The innocence Christmas bestows upon a community also leaves the kindness and generosity of people in a vulnerable position. The potential for businesses and companies to have their services taken advantage of is increased.
Owner of Blair’s Supermarket, Brent Foulger, takes precautions during the holidays and certain times of the year to protect his business.
Each year around the holidays, Foulger said Blair’s does not accept out of town checks because, often, several bad checks are written by patrons on their way out of town.That leaves business owners in a pickle when the time comes to recover the funds.
Allen Mercer, owner of Vali Cinemas in downtown Powell, does not accept checks from Northwest College students at any time during the year.
“I’m tired of fighting with it,” Mercer stated.
After two returned checks in a week for $13 each, Mercer finally put the cap on taking checks from college students.
Before, Mercer would only refuse checks from college students in the spring. “I’ve been putting up with it for 30 years,” he added. Mercer has owned Vali Cinema since 1979.
Mercer said small businesses can’t afford to take the loss from returned checks.He stated, “It doesn’t take much to hurt them.”
According to Mercer, many business in town stop taking out of town checks from college students in the spring, when the chances of receiving a bad check without seeing reparations is high.
“The merchants are the losers on bad checks,” Mercer said.
When businesses receive bad checks, they are returned to the account holder after a few attempts by the bank to deposit the check.
Then the banks will send the unfortunate business owner a letter, informing them that the funds will be taken from their business account.
From there, it is the business’s responsibility to locate the person who wrote the check to try and recover the funds.
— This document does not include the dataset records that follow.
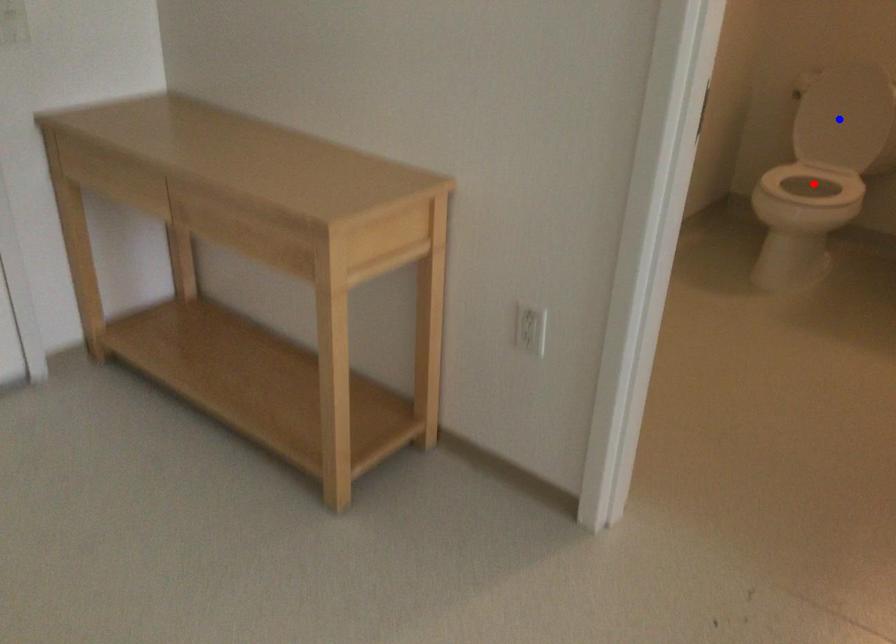
Question: Two points are marked on the image. Which point is closer to the camera?

Choices:
 (A) Blue point is closer.
 (B) Red point is closer.

Answer: (B)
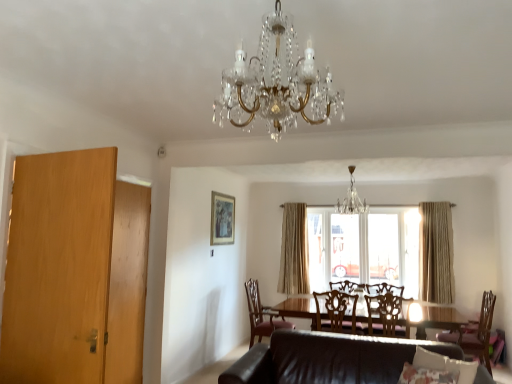
Question: Could you tell me if wooden chair at center, which appears as the second chair when viewed from the right, is turned towards wooden door at left?

Choices:
 (A) yes
 (B) no

Answer: (B)

Question: Considering the relative sizes of wooden chair at center, which appears as the second chair when viewed from the right, and wooden door at left in the image provided, is wooden chair at center, which appears as the second chair when viewed from the right, bigger than wooden door at left?

Choices:
 (A) yes
 (B) no

Answer: (B)

Question: From a real-world perspective, is wooden chair at center, marked as the third chair in a left-to-right arrangement, over wooden door at left?

Choices:
 (A) no
 (B) yes

Answer: (A)

Question: Can we say wooden chair at center, marked as the third chair in a left-to-right arrangement, lies outside wooden door at left?

Choices:
 (A) no
 (B) yes

Answer: (B)

Question: Is wooden chair at center, marked as the third chair in a left-to-right arrangement, next to wooden door at left?

Choices:
 (A) yes
 (B) no

Answer: (B)

Question: From their relative heights in the image, would you say leather couch at lower center is taller or shorter than wooden chair at center, which is counted as the second chair, starting from the left?

Choices:
 (A) tall
 (B) short

Answer: (B)

Question: Is point (266, 364) positioned closer to the camera than point (354, 299)?

Choices:
 (A) farther
 (B) closer

Answer: (B)

Question: Do you think leather couch at lower center is within wooden chair at center, which is counted as the second chair, starting from the left, or outside of it?

Choices:
 (A) inside
 (B) outside

Answer: (B)

Question: Is leather couch at lower center bigger or smaller than wooden chair at center, which is counted as the third chair, starting from the right?

Choices:
 (A) big
 (B) small

Answer: (A)

Question: Considering the positions of point (336, 203) and point (287, 281), is point (336, 203) closer or farther from the camera than point (287, 281)?

Choices:
 (A) farther
 (B) closer

Answer: (B)

Question: Relative to beige fabric curtain at center, which is the second curtain in front-to-back order, is crystal glass chandelier at center, positioned as the first chandelier in right-to-left order, in front or behind?

Choices:
 (A) behind
 (B) front

Answer: (B)

Question: Is crystal glass chandelier at center, the 2th chandelier from the left, to the left or to the right of beige fabric curtain at center, the first curtain viewed from the left, in the image?

Choices:
 (A) right
 (B) left

Answer: (A)

Question: Would you say crystal glass chandelier at center, positioned as the first chandelier in right-to-left order, is inside or outside beige fabric curtain at center, which is the second curtain in front-to-back order?

Choices:
 (A) outside
 (B) inside

Answer: (A)

Question: From their relative heights in the image, would you say fluffy fabric pillow at lower center is taller or shorter than beige fabric curtain at center, acting as the second curtain starting from the right?

Choices:
 (A) short
 (B) tall

Answer: (A)

Question: From a real-world perspective, relative to beige fabric curtain at center, the first curtain viewed from the left, is fluffy fabric pillow at lower center vertically above or below?

Choices:
 (A) below
 (B) above

Answer: (A)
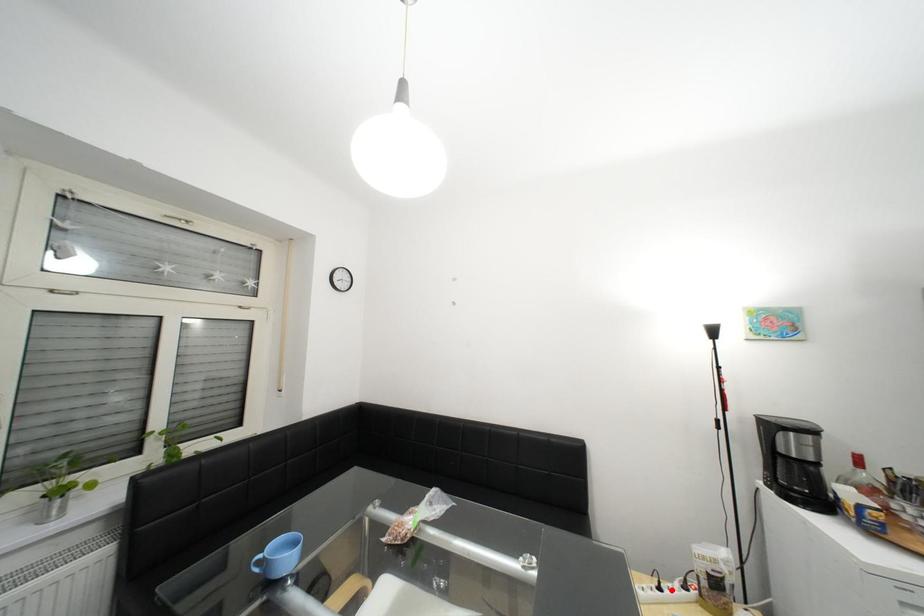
Most attempts are futile. Many customers, as in the case of Vali Cinema, are long gone by the time the check is returned. The only thing Mercer can do in his situation is write off the bad checks at the end of the year.
Mercer does his banking at First National Bank in Powell, where a fee of $25 is charged to the account holder for each bounced check.
According to Kate Bjornstad, customer service representative for Bank of the West in Powell, Bank of the West charges a fee of $28 for returned checks.

Other banks in the area, including Big Horn Federal and Shoshone First Bank, charge between $20 and $30 for each returned check.